**DIRECTION**.
Decide whether each statement below agrees with the plotnine lesson. Answer yes or no for each, and quote the lesson's words that decide it. (a) Learners are expected to memorize all the details the lesson covers. (b) The first code cell of the notebook installs the necessary packages. (c) The lesson explores all available options for customizing a plotnine plot.

Week 04: Filling in some details#
Learning outcomes#
After completing this lesson, you will be able to
customize many aspects of plotnine plots
make 2d plots displaying 3 variables
understand the basics of file paths
prepare your own dataset for an analysis
read your own dataset into Python
Preparation#
To follow along with this Lesson, please open the Colab notebook Week 04 Notes. The first code cell of this notebook calls to the remote computer, on which the notebook is running, and installs the necessary packages. For practice, you are repsonible for importing the necessary packages.
Graphing details#
In this section, we cover some details about customizing a plotnine plot. This lesson will not explore all available options, nor are you expected to memorize all the details we cover. This lesson is intended to be an introduction to the types of things you can easily change on a plotnine plot. For details and/or reference material on computer software, you should consult the plotnine documentation.
Let’s continue developing the plot we started at the end of Week
03. Our goal is to display information about the mean
total amount of sleep mamals (in our dataset) get, where the data are
grouped by their vore
status. This is a task for aggregating: group
by vore
and summarize sleep_total
with the function np.mean
.

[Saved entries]

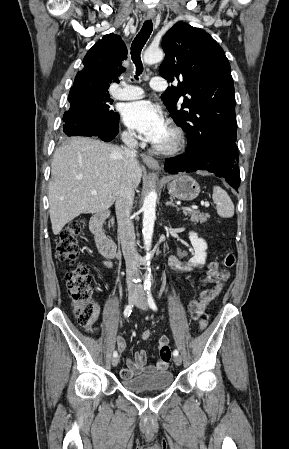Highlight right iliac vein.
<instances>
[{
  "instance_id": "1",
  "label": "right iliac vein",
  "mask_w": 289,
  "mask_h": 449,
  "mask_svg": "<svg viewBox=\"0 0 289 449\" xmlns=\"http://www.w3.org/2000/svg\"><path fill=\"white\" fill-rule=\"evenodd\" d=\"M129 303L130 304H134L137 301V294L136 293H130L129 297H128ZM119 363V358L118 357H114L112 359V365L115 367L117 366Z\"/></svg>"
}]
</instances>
---
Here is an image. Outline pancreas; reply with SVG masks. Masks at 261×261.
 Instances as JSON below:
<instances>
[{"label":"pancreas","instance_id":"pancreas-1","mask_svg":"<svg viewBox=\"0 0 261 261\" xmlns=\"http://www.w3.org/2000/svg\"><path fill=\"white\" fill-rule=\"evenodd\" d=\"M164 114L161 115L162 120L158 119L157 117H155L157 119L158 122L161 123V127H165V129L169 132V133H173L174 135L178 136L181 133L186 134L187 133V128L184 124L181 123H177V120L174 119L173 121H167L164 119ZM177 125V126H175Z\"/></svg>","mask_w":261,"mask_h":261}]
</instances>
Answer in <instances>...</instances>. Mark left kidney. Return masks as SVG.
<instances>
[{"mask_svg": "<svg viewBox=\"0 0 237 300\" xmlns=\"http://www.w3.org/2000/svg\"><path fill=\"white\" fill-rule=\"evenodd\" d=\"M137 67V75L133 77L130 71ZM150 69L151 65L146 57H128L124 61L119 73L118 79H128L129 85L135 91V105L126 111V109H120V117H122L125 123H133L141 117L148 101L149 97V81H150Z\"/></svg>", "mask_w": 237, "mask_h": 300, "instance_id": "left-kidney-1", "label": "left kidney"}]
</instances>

**RESULT**.
(a) No: "nor are you expected to memorize all the details we cover"
(b) Yes: "The first code cell of this notebook calls to the remote computer, on which the notebook is running, and installs the necessary packages."
(c) No: "This lesson will not explore all available options"